What you should know: The important thing to remember is that the word “risk” refers to the probability and/or consequences of an event related to the treatment plan.” Consider what the CPT® E/M guidelines state:

“The assessment of the level of risk is affected by the nature of the event under consideration. For example, a low probability of death may be high risk, whereas a high chance of a minor, self-limited adverse effect of treatment may be low risk. Definitions of risk are based upon the usual behavior and thought processes of a physician or other qualified health care professional in the same specialty.”

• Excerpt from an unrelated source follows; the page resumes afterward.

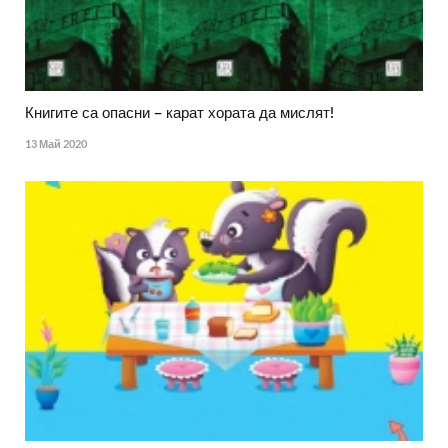
Книгите са опасни – карат хората да мислят!
13 Май 2020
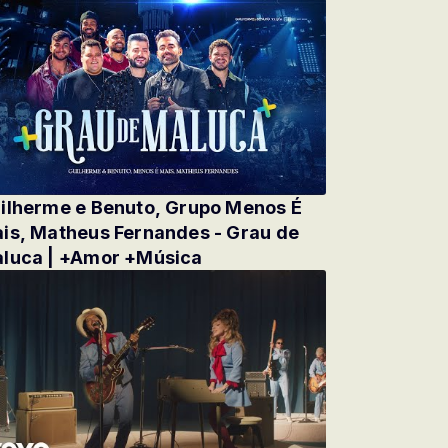
ilherme e Benuto, Grupo Menos É
is, Matheus Fernandes - Grau de
luca | +Amor +Música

What you should do: Pay close attention to the documentation from the encounter, the details surrounding the order, and any comorbid conditions. For example, patients may have chronic conditions that should be considered before administering a tetanus vaccine. The vaccine itself carries risks of side effects, but the probability and/or consequences of those side effects may depend on various factors, including the patient’s current health status, the potential for complications from tetanus, and the urgency of the treatment. In the case of a tetanus shot, the risk of not treating is also a factor and may very well be considered high, given the serious complications that can arise from a tetanus infection.

Remember: Try to not get hung up on one detail. If you’re stuck on one element, look at the other elements to see if the encounter already meets or exceeds that level. “The administration of a tetanus vaccine is not the sole determining factor when assigning the MDM or an E/M code. Specifically, tetanus administration would contribute to the Risk of Complications/Morbidity column in the 2023 Documentation Guidelines and be combined with the other MDM components to determine the appropriate level of MDM,” says Todd Thomas, CPC, CCS-P, president of ERcoder, Inc., in Edmond, Oklahoma.